Businesses face the challenge of identifying the optimum point where the costs of providing the service equal the costs of waiting. People in queues behave in ways that create direct and indirect costs for businesses. Sometimes customers will baulk and simply refuse to join the queue. Or they join the queue but renege, leaving because wait times are too long.
This behaviour leads to measurable costs. These costs are both direct, like abandoned carts, and indirect, like perceptions of poor service quality, increased dissatisfaction and low levels of customer loyalty.There's lots of interesting points made in Mortimer and Grimmer's article (and for more on queueing, see my 2014 blog post on the topic). However, I want to highlight this diagram:
The diagram illustrates the optimal level of service. The y-axis shows costs to the store, and the x-axis shows the service level (where a higher service level is associated with shorter queues). The store is trying to minimise their total costs, but there are two marginal costs that they are trying to balance. The first cost is the marginal cost of providing service. This is upward sloping as we move from left to right, because each additional 'unit' of service level costs the store more than the last. To see why, consider your local supermarket. If it only had one checkout, adding another checkout would be fairly low-cost - the store would give up a little shelf space (which would entail an opportunity cost of some lost sales of items that would have been displayed there), and have to pay another worker to man the second checkout. A third checkout would entail more cost, as would a fourth, and so on.
So it is easy to see why the total cost of providing service increases, but why does the marginal cost (the cost of providing one additional checkout) increase? It's because each additional checkout is not as productive as the previous one. If you only have one or two checkouts in your supermarket, the workers on those checkouts are going to be going flat out all day. But if you add a seventeenth checkout, that checkout might stand idle during quiet periods (or days, or weeks), and that added cost is going to be spread over fewer customers, so the cost per customer for that checkout (the marginal cost of that checkout) is higher than the first ones. So, that's why the marginal cost of providing service is upward sloping.

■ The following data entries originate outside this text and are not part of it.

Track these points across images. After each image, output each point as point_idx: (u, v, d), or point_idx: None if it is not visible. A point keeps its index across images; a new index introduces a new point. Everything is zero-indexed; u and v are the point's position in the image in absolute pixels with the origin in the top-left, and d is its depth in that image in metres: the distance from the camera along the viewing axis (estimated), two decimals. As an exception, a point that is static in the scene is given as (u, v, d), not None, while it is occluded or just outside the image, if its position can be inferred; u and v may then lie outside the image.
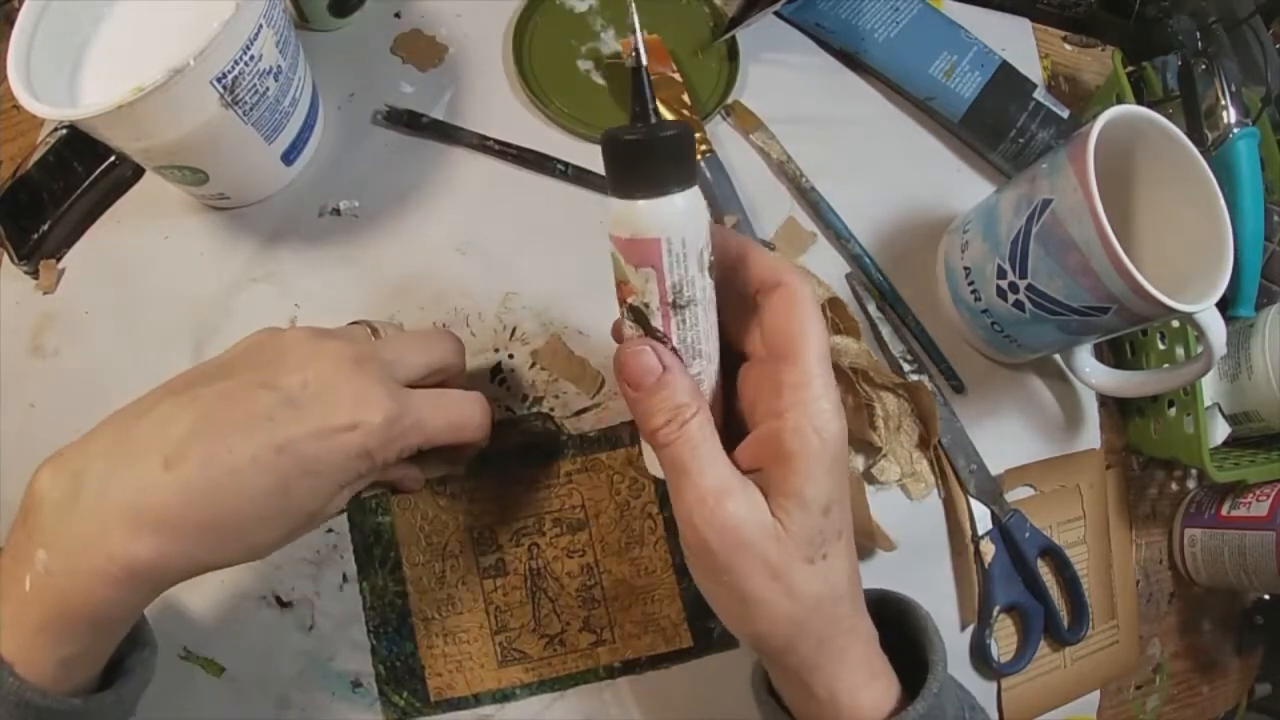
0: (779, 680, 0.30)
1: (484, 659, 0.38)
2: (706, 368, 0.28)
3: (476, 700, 0.38)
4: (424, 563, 0.39)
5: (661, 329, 0.27)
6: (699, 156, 0.43)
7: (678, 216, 0.25)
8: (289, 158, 0.42)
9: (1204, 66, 0.44)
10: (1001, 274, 0.40)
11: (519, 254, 0.44)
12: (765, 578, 0.26)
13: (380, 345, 0.31)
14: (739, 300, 0.29)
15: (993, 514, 0.43)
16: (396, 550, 0.39)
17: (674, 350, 0.27)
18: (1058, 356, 0.46)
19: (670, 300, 0.26)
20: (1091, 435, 0.47)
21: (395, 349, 0.31)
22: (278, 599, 0.38)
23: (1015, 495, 0.45)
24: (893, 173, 0.49)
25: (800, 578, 0.27)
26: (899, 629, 0.32)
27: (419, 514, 0.39)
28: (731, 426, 0.29)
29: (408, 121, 0.45)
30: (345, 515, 0.38)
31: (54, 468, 0.27)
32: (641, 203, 0.25)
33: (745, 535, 0.26)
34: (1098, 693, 0.45)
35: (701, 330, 0.27)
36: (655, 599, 0.39)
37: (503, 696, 0.38)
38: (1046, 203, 0.37)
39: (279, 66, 0.37)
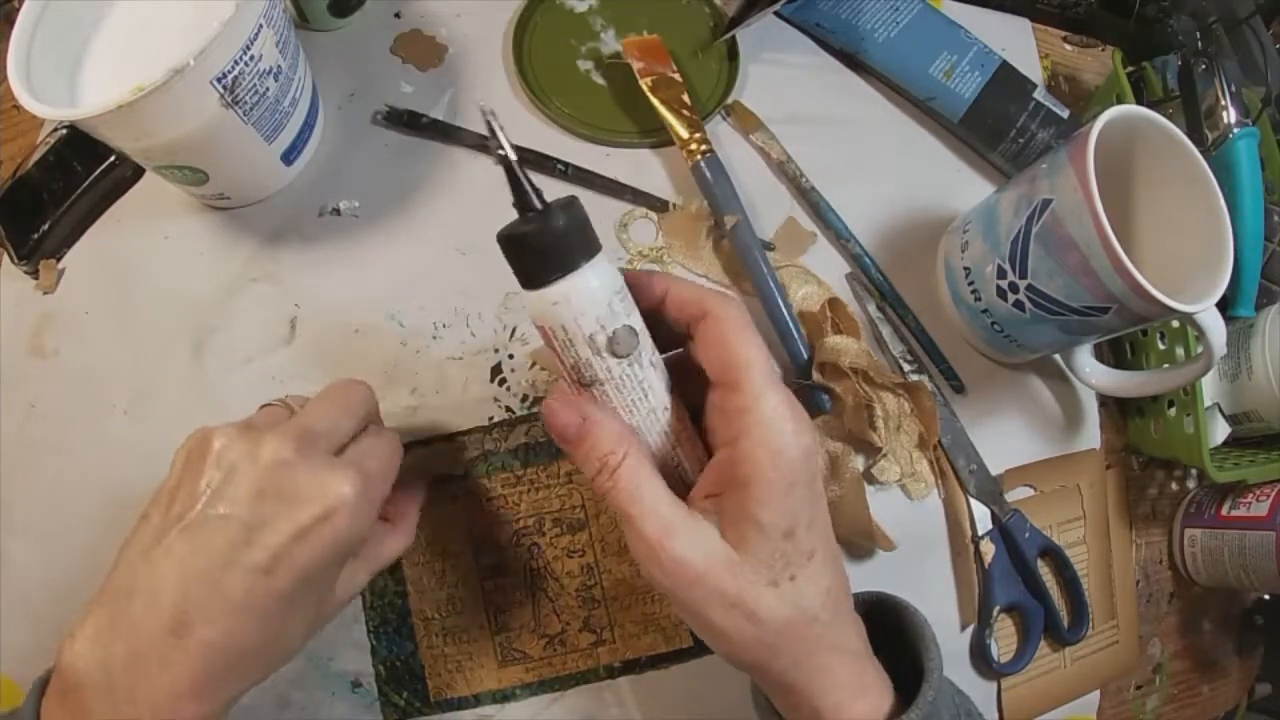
0: (768, 693, 0.30)
1: (484, 659, 0.38)
2: (645, 428, 0.28)
3: (476, 700, 0.38)
4: (424, 562, 0.38)
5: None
6: (699, 157, 0.43)
7: (553, 308, 0.26)
8: (289, 158, 0.42)
9: (1204, 66, 0.45)
10: (1001, 274, 0.40)
11: (519, 254, 0.43)
12: (722, 608, 0.26)
13: (309, 419, 0.30)
14: (679, 337, 0.29)
15: (993, 514, 0.43)
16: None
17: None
18: (1058, 356, 0.46)
19: (575, 379, 0.27)
20: (1091, 435, 0.47)
21: (324, 418, 0.30)
22: (278, 599, 0.38)
23: (1015, 495, 0.45)
24: (893, 173, 0.49)
25: (764, 603, 0.26)
26: (896, 633, 0.32)
27: (422, 514, 0.38)
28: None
29: (408, 121, 0.44)
30: None
31: (81, 652, 0.26)
32: (528, 293, 0.26)
33: (695, 570, 0.26)
34: (1098, 693, 0.45)
35: (618, 404, 0.27)
36: (655, 598, 0.39)
37: (503, 697, 0.38)
38: (1046, 203, 0.37)
39: (279, 66, 0.37)
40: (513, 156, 0.26)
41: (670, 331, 0.29)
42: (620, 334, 0.26)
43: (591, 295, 0.26)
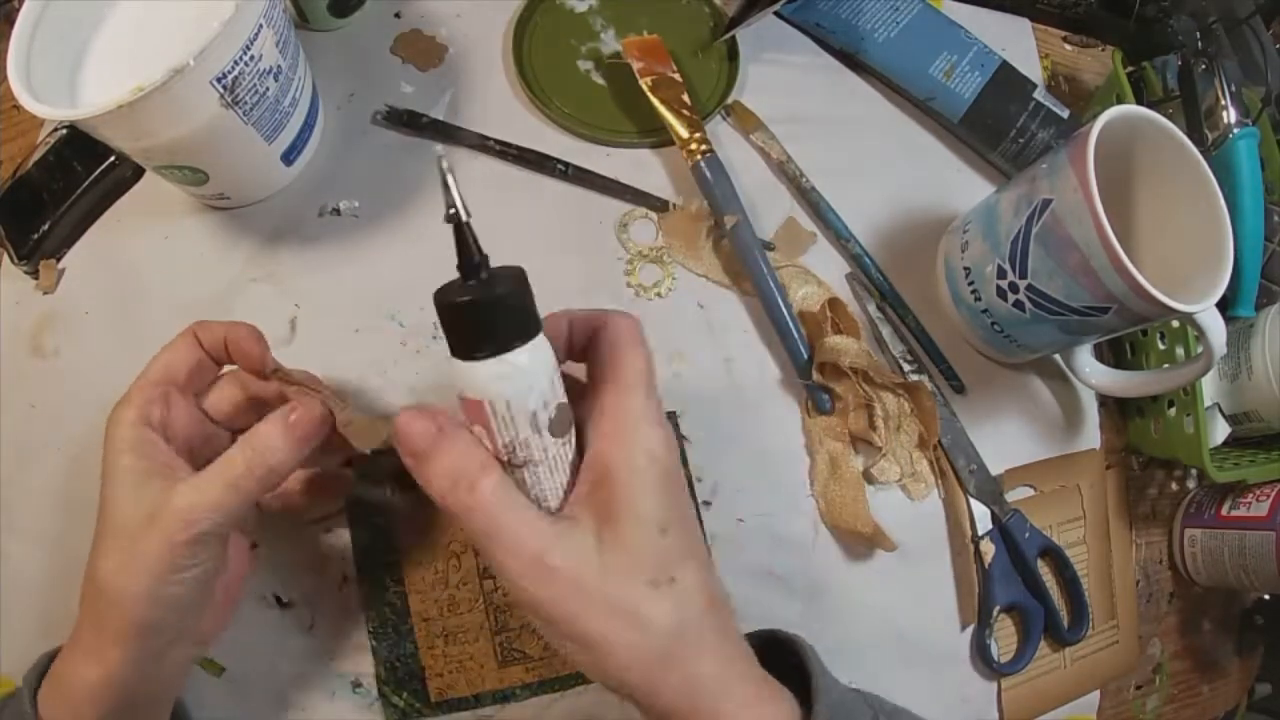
0: None
1: (484, 659, 0.38)
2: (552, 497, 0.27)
3: (477, 701, 0.38)
4: (425, 562, 0.38)
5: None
6: (699, 157, 0.43)
7: (498, 382, 0.24)
8: (289, 158, 0.42)
9: (1204, 66, 0.45)
10: (1001, 274, 0.40)
11: (519, 254, 0.43)
12: (605, 615, 0.25)
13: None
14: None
15: (993, 514, 0.43)
16: (397, 550, 0.38)
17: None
18: (1058, 356, 0.46)
19: (505, 459, 0.26)
20: (1091, 435, 0.47)
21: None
22: (278, 599, 0.38)
23: (1015, 495, 0.45)
24: (893, 173, 0.49)
25: (646, 606, 0.25)
26: (780, 662, 0.30)
27: (422, 514, 0.38)
28: None
29: (408, 121, 0.44)
30: (345, 515, 0.38)
31: None
32: (464, 364, 0.24)
33: (571, 577, 0.25)
34: (1098, 693, 0.45)
35: (548, 488, 0.26)
36: None
37: (503, 697, 0.38)
38: (1046, 203, 0.37)
39: (279, 66, 0.37)
40: (465, 216, 0.24)
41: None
42: (561, 411, 0.26)
43: (538, 369, 0.25)
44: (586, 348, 0.29)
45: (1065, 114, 0.48)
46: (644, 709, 0.26)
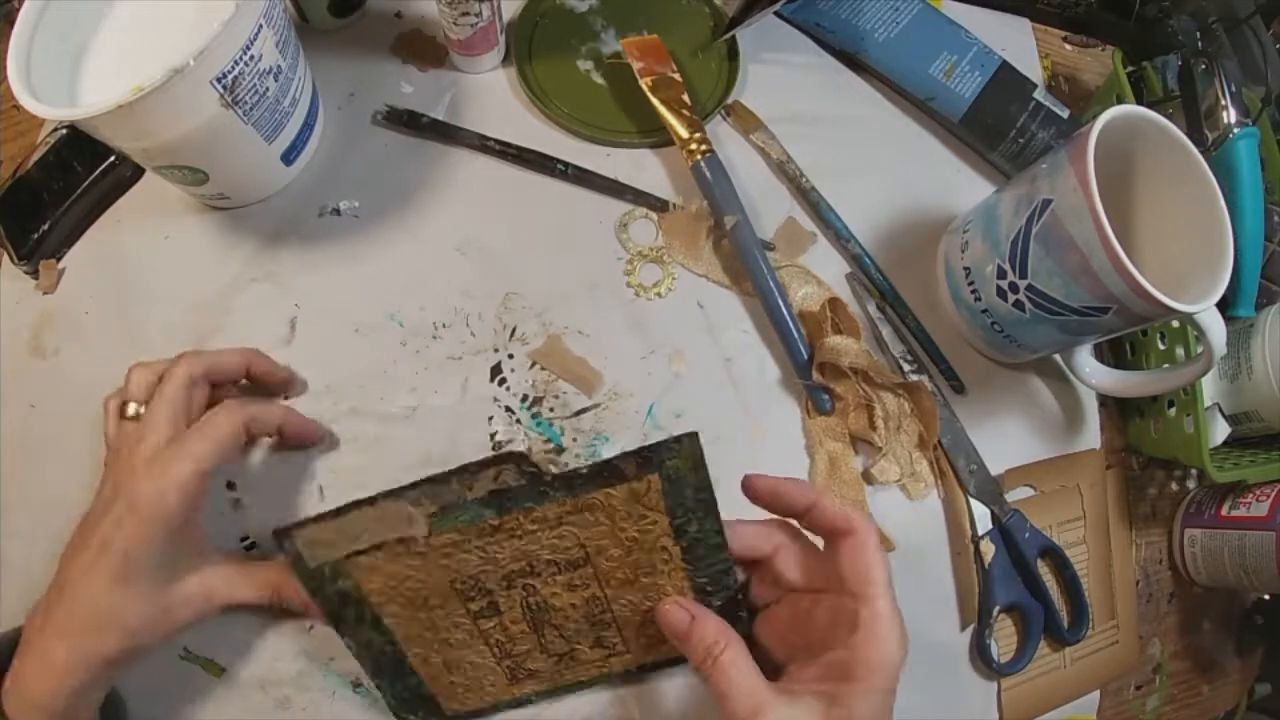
0: None
1: (494, 677, 0.37)
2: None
3: (495, 708, 0.38)
4: (407, 614, 0.35)
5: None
6: (699, 157, 0.43)
7: None
8: (289, 158, 0.42)
9: (1204, 66, 0.45)
10: (1001, 274, 0.40)
11: (519, 254, 0.44)
12: None
13: (150, 424, 0.34)
14: (790, 541, 0.35)
15: (993, 514, 0.43)
16: (371, 609, 0.34)
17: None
18: (1058, 356, 0.46)
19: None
20: (1091, 435, 0.47)
21: (161, 424, 0.34)
22: (278, 599, 0.38)
23: (1015, 495, 0.45)
24: (893, 173, 0.49)
25: None
26: None
27: (386, 575, 0.34)
28: (764, 633, 0.35)
29: (408, 121, 0.45)
30: (305, 586, 0.34)
31: None
32: None
33: None
34: (1098, 693, 0.45)
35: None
36: None
37: (517, 703, 0.38)
38: (1046, 203, 0.37)
39: (279, 66, 0.37)
40: None
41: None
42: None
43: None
44: (825, 535, 0.33)
45: (1065, 114, 0.48)
46: None
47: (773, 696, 0.30)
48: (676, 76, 0.46)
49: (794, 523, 0.35)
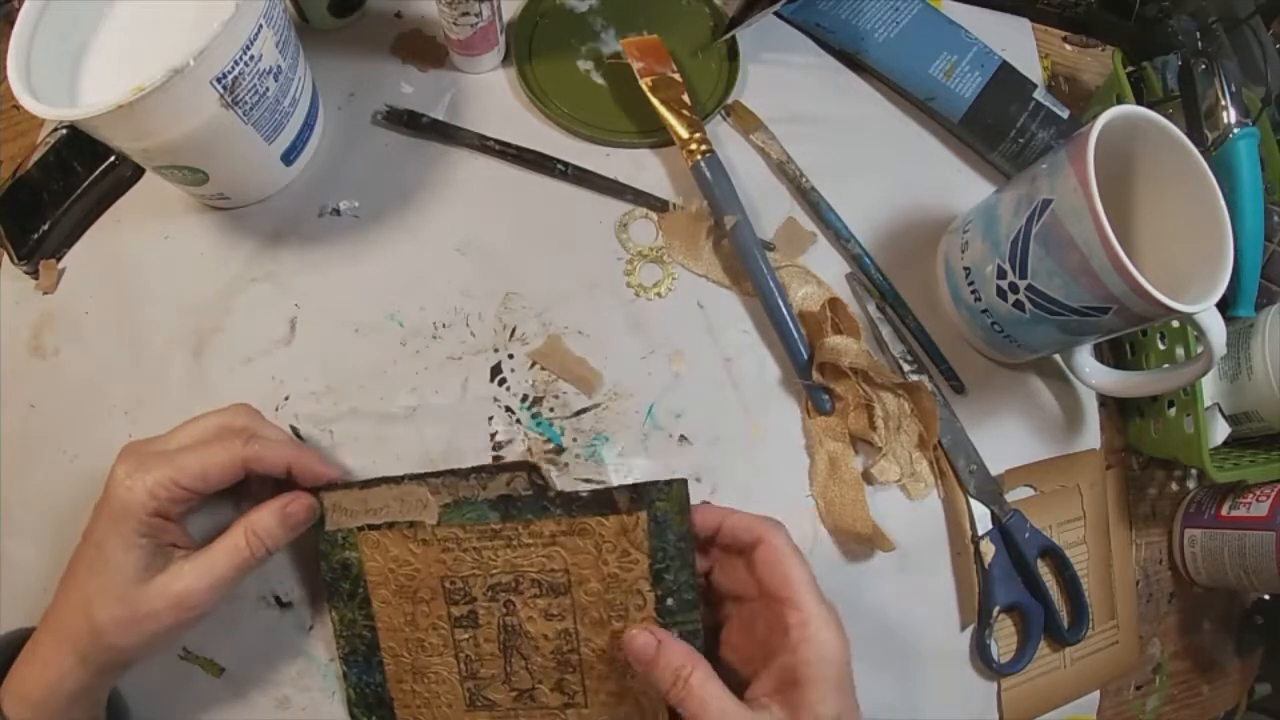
0: None
1: (452, 700, 0.37)
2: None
3: None
4: (394, 603, 0.36)
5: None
6: (699, 157, 0.43)
7: None
8: (289, 158, 0.42)
9: (1204, 66, 0.45)
10: (1001, 274, 0.40)
11: (519, 254, 0.44)
12: None
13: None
14: (723, 555, 0.36)
15: (993, 514, 0.43)
16: (365, 587, 0.36)
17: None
18: (1058, 356, 0.46)
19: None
20: (1091, 435, 0.47)
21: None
22: (277, 599, 0.38)
23: (1015, 495, 0.45)
24: (893, 173, 0.49)
25: None
26: None
27: (389, 556, 0.36)
28: (725, 652, 0.36)
29: (408, 121, 0.45)
30: (317, 547, 0.36)
31: None
32: None
33: None
34: (1098, 693, 0.45)
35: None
36: (637, 675, 0.36)
37: None
38: (1046, 203, 0.37)
39: (279, 66, 0.37)
40: None
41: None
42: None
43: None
44: (744, 552, 0.34)
45: (1065, 114, 0.48)
46: None
47: (743, 712, 0.31)
48: (676, 76, 0.46)
49: None
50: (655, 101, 0.44)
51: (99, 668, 0.32)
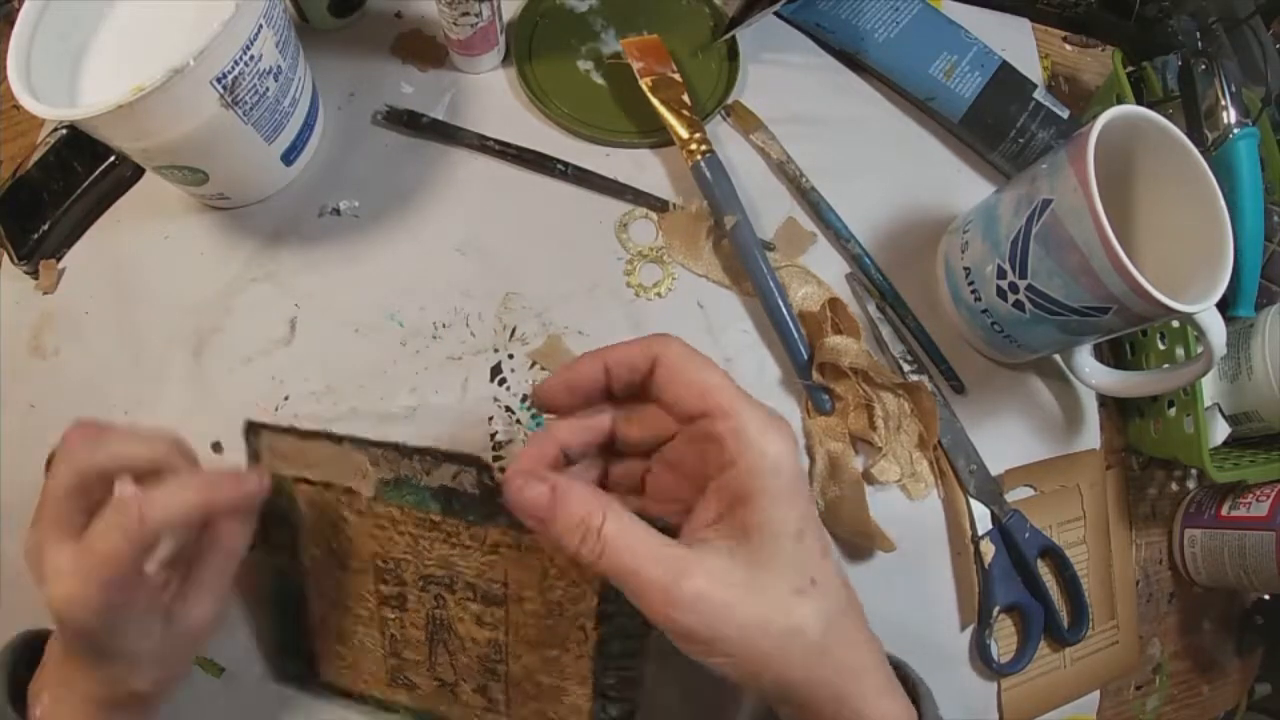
0: (801, 710, 0.27)
1: (375, 670, 0.36)
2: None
3: (362, 699, 0.37)
4: (324, 563, 0.35)
5: None
6: (699, 157, 0.43)
7: None
8: (289, 158, 0.42)
9: (1204, 66, 0.45)
10: (1001, 274, 0.40)
11: (519, 254, 0.44)
12: (759, 633, 0.25)
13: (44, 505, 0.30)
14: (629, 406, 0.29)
15: (993, 514, 0.43)
16: (296, 538, 0.35)
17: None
18: (1058, 356, 0.46)
19: None
20: (1091, 435, 0.47)
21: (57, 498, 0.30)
22: (278, 599, 0.38)
23: (1015, 495, 0.45)
24: (893, 173, 0.49)
25: (797, 614, 0.25)
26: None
27: (322, 516, 0.34)
28: (650, 507, 0.29)
29: (408, 121, 0.45)
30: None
31: None
32: None
33: (719, 599, 0.25)
34: (1098, 693, 0.45)
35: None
36: (562, 705, 0.34)
37: (385, 708, 0.37)
38: (1046, 203, 0.37)
39: (279, 66, 0.37)
40: None
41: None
42: None
43: None
44: (644, 384, 0.28)
45: (1065, 114, 0.48)
46: (790, 702, 0.27)
47: (686, 552, 0.25)
48: (676, 76, 0.46)
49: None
50: (655, 101, 0.44)
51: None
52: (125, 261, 0.42)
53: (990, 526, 0.43)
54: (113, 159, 0.42)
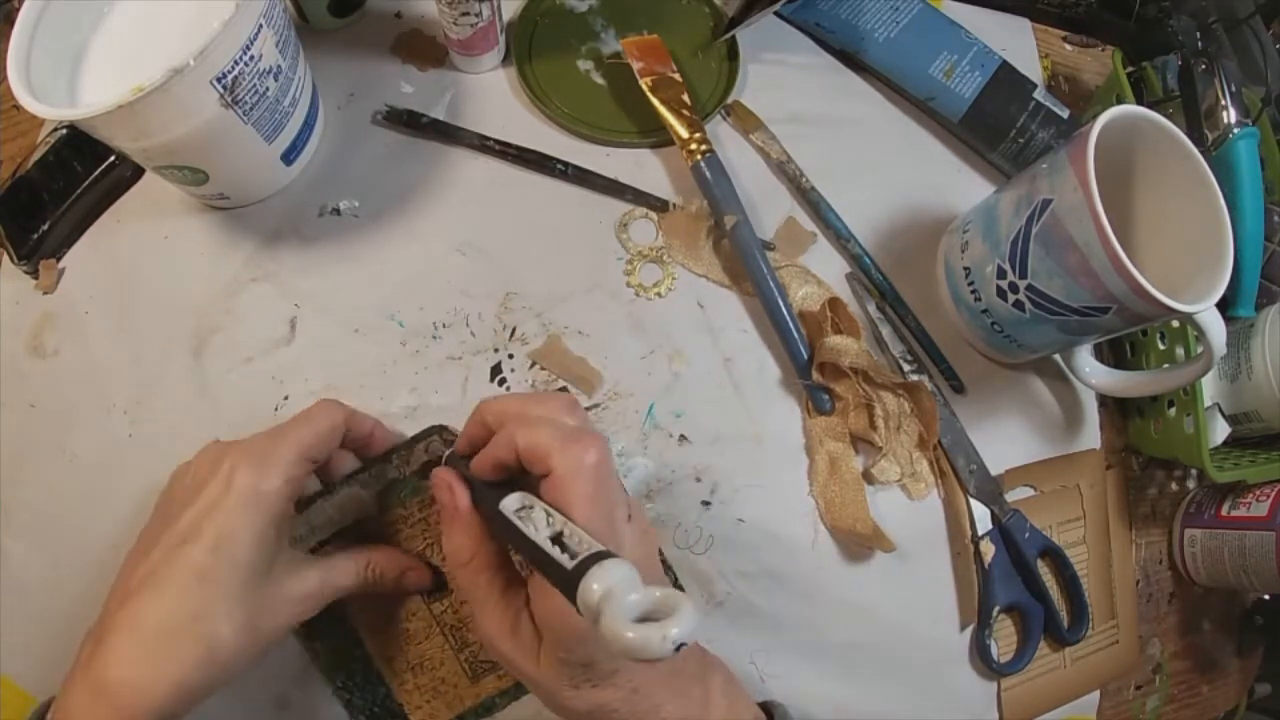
0: None
1: (456, 679, 0.37)
2: None
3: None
4: (369, 606, 0.37)
5: None
6: (699, 157, 0.43)
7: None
8: (289, 158, 0.42)
9: (1204, 66, 0.45)
10: (1001, 274, 0.40)
11: (519, 254, 0.44)
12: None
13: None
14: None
15: (993, 514, 0.43)
16: (339, 604, 0.35)
17: None
18: (1058, 356, 0.46)
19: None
20: (1091, 435, 0.47)
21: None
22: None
23: (1015, 495, 0.45)
24: (893, 173, 0.49)
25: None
26: None
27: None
28: None
29: (408, 121, 0.44)
30: None
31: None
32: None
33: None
34: (1098, 693, 0.45)
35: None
36: None
37: (485, 709, 0.37)
38: (1046, 203, 0.37)
39: (279, 66, 0.37)
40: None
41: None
42: None
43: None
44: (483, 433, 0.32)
45: (1065, 114, 0.48)
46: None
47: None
48: (676, 76, 0.46)
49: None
50: (655, 101, 0.44)
51: (189, 701, 0.28)
52: (125, 261, 0.42)
53: (990, 526, 0.43)
54: (113, 159, 0.42)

It is low when providing a low level of service, but increases as you provide higher levels of service.
The second cost is the marginal cost of waiting time. This cost increases when you provide lower levels of service, because the lower service levels, the more frustrated your customers will be. Perhaps they decide to leave the store without completing their purchase, or perhaps they complete their purchase but don't return in future. Either way, that is a cost for the store (an opportunity cost of foregone sales), and the cost is greater the lower the service level. An alternative way of thinking about this is that it is the marginal benefit of providing better service.
The optimal level of service is the level of service where the marginal benefit exactly meets the marginal cost (or, in this case, where the marginal cost of providing service is equal to the marginal cost of waiting time). That's the optimal service level, because if you moved in either direction, the cost to the store would be greater.
To see why, consider a point just to the left of the optimum on the diagram above. The store is offering a slightly lower level of service than optimal. It saves on the cost of providing a checkout, but that cost saving is less than the extra waiting cost it incurs (this is easy to see on the diagram - notice that the marginal waiting cost is above the marginal cost of providing service). That makes the store worse off.
Now consider a point just to the right of the optimum on the diagram above. The store is offering a slightly higher level of service than optimal. It encourages more customers to stay and purchase, saving on waiting cost, but that is less than the amount it saves on the cost of providing better service (again, this is easy to see on the diagram - notice that the marginal cost of providing service is above the marginal waiting cost). That also makes the store worse off.
The optimal service level is probably not to ensure that no customer ever queues. It is to keep the queues just long enough that it balances the marginal cost of providing better service against the marginal cost of lost custom.